BRIEF:
Retype all data exactly as given. Pictures should not be retyped.

Stored data:
[Start of section]
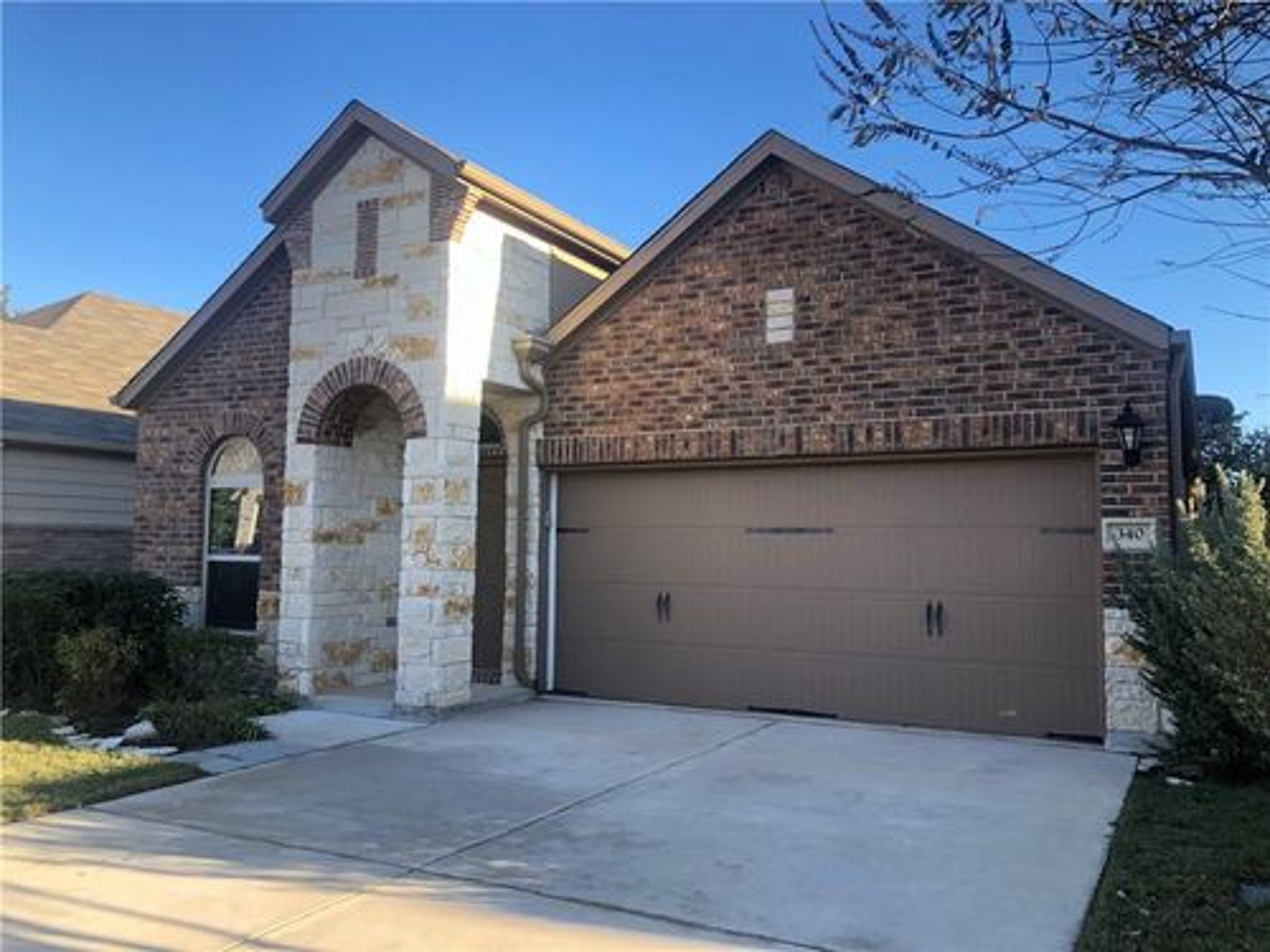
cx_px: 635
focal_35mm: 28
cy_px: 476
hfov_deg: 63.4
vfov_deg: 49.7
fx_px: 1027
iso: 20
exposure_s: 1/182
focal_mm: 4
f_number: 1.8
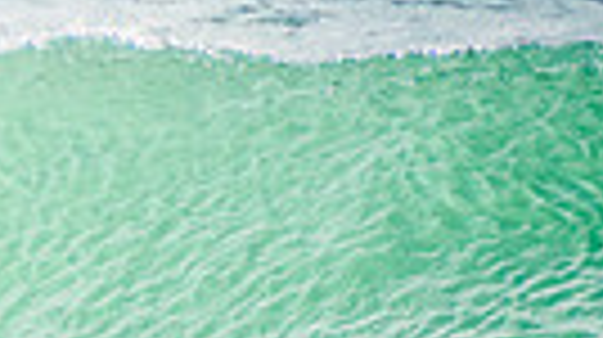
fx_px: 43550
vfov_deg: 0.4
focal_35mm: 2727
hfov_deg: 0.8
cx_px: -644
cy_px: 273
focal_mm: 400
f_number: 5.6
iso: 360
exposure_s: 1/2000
[End of section]
ANSWER AREA:
cx_px: 635
focal_35mm: 28
cy_px: 476
hfov_deg: 63.4
vfov_deg: 49.7
fx_px: 1027
iso: 20
exposure_s: 1/182
focal_mm: 4
f_number: 1.8
fx_px: 43550
vfov_deg: 0.4
focal_35mm: 2727
hfov_deg: 0.8
cx_px: -644
cy_px: 273
focal_mm: 400
f_number: 5.6
iso: 360
exposure_s: 1/2000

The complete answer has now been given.